General Method: The two-stage SFT+DPO framework is applicable to any VLM and is not bound to specific architectures.
Dual-purpose DPO: Acts both as a generator to improve reasoning quality and as a verifier for reranking.
Extremely Thorough Experiments: Main text plus 6 appendices, covering data ablation, baseline comparisons, RFT vs.
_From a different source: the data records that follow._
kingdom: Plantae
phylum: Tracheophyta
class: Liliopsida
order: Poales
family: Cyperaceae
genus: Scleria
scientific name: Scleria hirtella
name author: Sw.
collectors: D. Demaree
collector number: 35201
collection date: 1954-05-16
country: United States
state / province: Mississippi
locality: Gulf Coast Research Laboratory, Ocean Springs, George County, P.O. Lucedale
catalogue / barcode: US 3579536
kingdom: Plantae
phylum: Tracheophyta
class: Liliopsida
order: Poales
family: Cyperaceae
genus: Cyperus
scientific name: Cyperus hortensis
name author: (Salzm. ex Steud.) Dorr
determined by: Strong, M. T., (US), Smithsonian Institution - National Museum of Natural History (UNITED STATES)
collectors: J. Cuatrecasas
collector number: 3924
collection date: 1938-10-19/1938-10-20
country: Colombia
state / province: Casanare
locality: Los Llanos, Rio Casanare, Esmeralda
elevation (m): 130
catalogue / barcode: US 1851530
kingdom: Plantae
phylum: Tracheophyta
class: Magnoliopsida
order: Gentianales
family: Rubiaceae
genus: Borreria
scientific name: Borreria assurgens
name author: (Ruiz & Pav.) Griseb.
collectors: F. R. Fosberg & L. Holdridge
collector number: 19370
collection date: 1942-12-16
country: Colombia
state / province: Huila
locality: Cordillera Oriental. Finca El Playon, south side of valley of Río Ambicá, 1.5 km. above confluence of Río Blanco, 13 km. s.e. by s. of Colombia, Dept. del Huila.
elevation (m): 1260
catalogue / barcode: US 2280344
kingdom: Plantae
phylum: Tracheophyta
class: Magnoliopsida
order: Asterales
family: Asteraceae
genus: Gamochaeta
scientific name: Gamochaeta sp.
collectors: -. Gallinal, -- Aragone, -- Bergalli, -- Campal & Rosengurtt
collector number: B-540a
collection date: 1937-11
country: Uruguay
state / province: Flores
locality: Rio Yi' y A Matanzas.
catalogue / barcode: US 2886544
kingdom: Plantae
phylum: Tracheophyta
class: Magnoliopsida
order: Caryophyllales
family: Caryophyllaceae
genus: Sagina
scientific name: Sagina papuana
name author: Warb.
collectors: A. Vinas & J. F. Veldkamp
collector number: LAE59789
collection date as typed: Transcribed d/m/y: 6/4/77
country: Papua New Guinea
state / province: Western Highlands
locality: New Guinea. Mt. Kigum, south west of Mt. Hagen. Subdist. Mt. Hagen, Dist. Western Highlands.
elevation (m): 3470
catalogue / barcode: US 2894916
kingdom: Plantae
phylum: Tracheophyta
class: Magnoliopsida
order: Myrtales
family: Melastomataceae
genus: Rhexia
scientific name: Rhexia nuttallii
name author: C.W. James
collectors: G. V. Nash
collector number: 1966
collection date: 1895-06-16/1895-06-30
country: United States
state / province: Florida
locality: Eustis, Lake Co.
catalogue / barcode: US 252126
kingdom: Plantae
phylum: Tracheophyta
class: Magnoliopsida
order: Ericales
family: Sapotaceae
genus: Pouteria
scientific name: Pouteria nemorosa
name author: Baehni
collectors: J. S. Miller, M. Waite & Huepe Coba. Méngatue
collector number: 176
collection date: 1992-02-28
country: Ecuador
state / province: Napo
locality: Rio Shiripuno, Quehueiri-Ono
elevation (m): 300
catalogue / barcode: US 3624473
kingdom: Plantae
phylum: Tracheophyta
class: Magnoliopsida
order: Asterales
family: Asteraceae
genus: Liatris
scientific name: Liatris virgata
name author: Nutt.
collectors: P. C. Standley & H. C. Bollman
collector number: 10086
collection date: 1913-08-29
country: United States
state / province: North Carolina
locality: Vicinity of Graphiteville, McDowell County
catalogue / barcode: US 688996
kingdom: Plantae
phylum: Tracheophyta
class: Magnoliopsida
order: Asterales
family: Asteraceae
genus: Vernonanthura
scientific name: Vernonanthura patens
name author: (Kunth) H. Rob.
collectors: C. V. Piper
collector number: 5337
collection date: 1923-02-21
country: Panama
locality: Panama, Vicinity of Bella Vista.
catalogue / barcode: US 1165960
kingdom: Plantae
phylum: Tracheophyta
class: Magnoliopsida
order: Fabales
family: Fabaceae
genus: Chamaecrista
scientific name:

DPO, prompt optimization, etc.

Limitations & Future Work¶

The base model is limited to LLaVA-NeXT-8B, without verification on larger scale models.
CoT distillation relies on GPT-4o, which is costly, and the distillation quality is constrained by GPT-4o's capabilities.
On certain tasks (TextVQA, DocVQA, AI2D), CoT does not outperform direct prediction, potentially because simple fact extraction does not benefit from complex reasoning.
DPO preference pairs were constructed using only 3 datasets; scaling up to more datasets is left for future work.
Evaluation is primarily on VQA benchmarks, without coverage of open-ended conversational visual reasoning scenarios.

VLM Reasoning: Works like MAVIS and Visual CoT focus on training reasoning in specific domains (e.g., mathematics, grounding).
VLM/LLM Alignment: Frameworks like DPO and PPO are utilized to reduce hallucinations and enhance factuality; Step-DPO is leveraged for mathematical CoT reasoning.
CoT Data: Existing VQA datasets rarely contain reasoning steps; this work represents the first large-scale multi-task VLM CoT distillation effort.
Ours Positioning: The first systematic study on SFT+RL training strategies for VLM CoT reasoning, addressing a gap in VLM reasoning training.

Rating¶

Novelty: ⭐⭐⭐⭐ — Clearly formulated problem (short answers do not teach CoT); though the methodologies are not entirely new, their integration is highly effective.
Value: ⭐⭐⭐⭐⭐ — The 193K CoT dataset and training pipeline are directly applicable, and the code is open-source.
Technical Depth: ⭐⭐⭐⭐ — Extremely meticulous ablation of SFT data mixtures, along with an in-depth analysis of DPO (credit assignment).
Experimental Thoroughness: ⭐⭐⭐⭐⭐ — Main text plus 6 appendices, exceptionally thorough.
Overall Recommendation: ⭐⭐⭐⭐⭐ — A landmark reference for VLM reasoning training, with open-sourced data and code.